Texto extraído:
____________
Y hay que buscar, tras de las huellas de Don Quijote, la burla.
¿Y volverá a decírsenos que no ha habido filosofía española en el
sentido técnico de esa palabra? Y digo: ¿cuál es ese sentido? ¿qué
quiere decir filosofía? Windelband, historiador de la filosofía, en su
ensayo sobre lo que la filosofía sea (Was ist Philosophie?, en el volumen primero de sus Präludien),
nos dice que «la historia del nombre de la filosofía es la historia de
la significación cultural de la ciencia»; añadiendo: «Mientras el
pensamiento científico se independentiza como impulso del conocer por
saber, toma el nombre de filosofía; cuando después la ciencia unitaria
se divide en sus ramas, es la filosofía el conocimiento general del
mundo que abarca a los demás. Tan pronto como el pensamiento científico
se rebaja de nuevo a un medio moral o de la contemplación religiosa,
trasfórmase la filosofía en un arte de la vida o en una formulación de
creencias religiosas. Y así que después se liberta de nuevo la vida
científica, vuelve a encontrar la filosofía el carácter de independiente
conocimiento del mundo, y en cuanto empieza a renunciar a la solución
de este problema, cámbiase en una teoría de la ciencia misma». He aquí
una breve caracterización de la historia de la filosofía desde Tales
hasta Kant pasando por la escolástica medieval en que intentó
fundamentar las creencias religiosas. ¿Pero es que acaso no hay lugar
para otro oficio de la filosofía, y es que sea la reflexión sobre el
sentimiento mismo trágico de la vida tal como lo hemos estudiado, la
formulación de la lucha entre la razón y la fe, entre la ciencia y la
religión, y el mantenimiento reflexivo de ella?
____________
Material proporcionado:
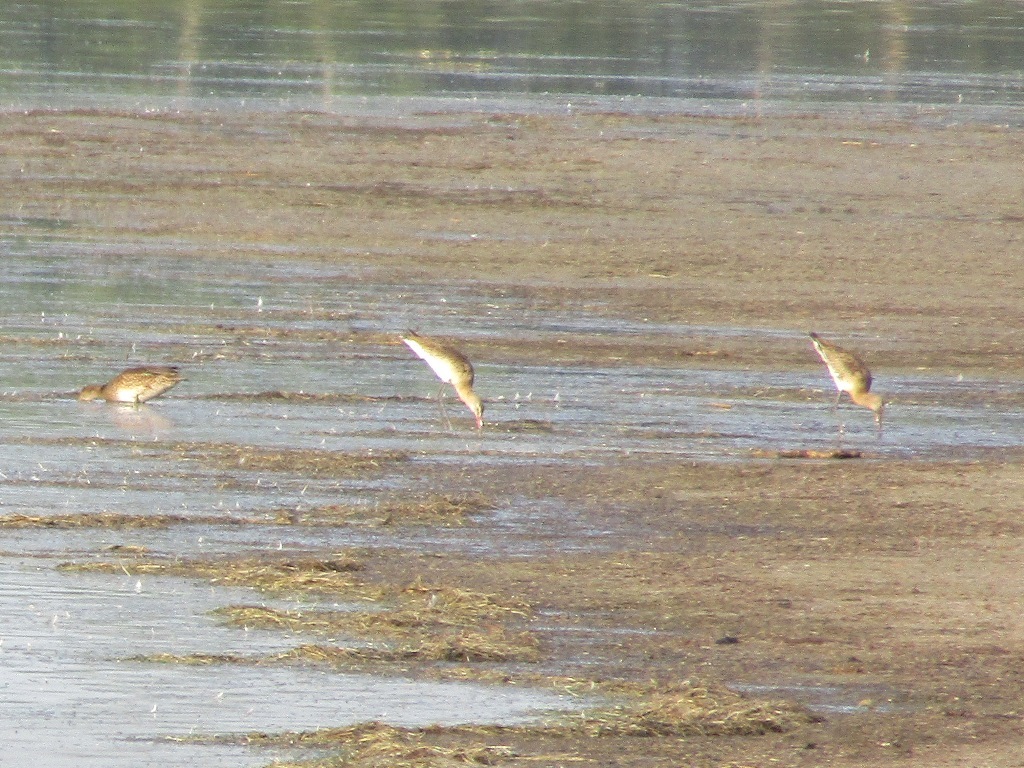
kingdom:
____________
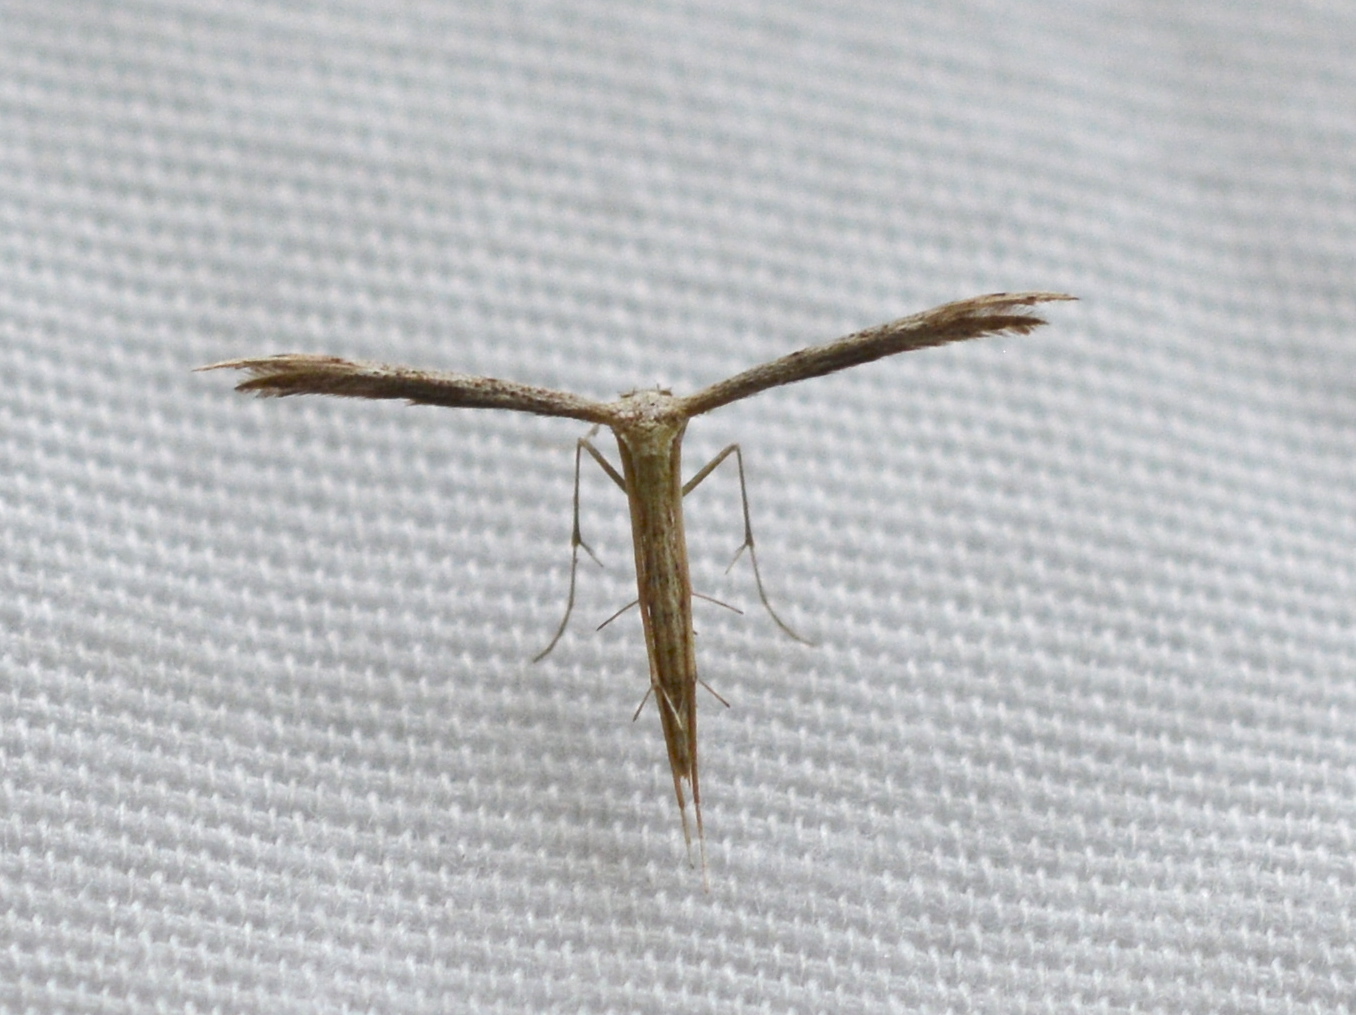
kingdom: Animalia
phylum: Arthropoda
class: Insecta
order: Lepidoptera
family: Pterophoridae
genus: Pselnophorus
____________
Consigna del ejercicio:
Responde estas preguntas sobre el texto acerca de la filosofía española:
(a) ¿En qué ensayo y en qué volumen habla Windelband de lo que la filosofía sea?
(b) ¿En qué se transforma la filosofía cuando el pensamiento científico se rebaja a un medio moral o de la contemplación religiosa?
(c) ¿Desde quién y hasta quién abarca la breve caracterización de la historia de la filosofía?
Los registros son material independiente del texto.

Respuesta completa:
(a) En el ensayo «Was ist Philosophie?», del volumen primero de sus Präludien.
(b) En un arte de la vida o en una formulación de creencias religiosas.
(c) Desde Tales hasta Kant.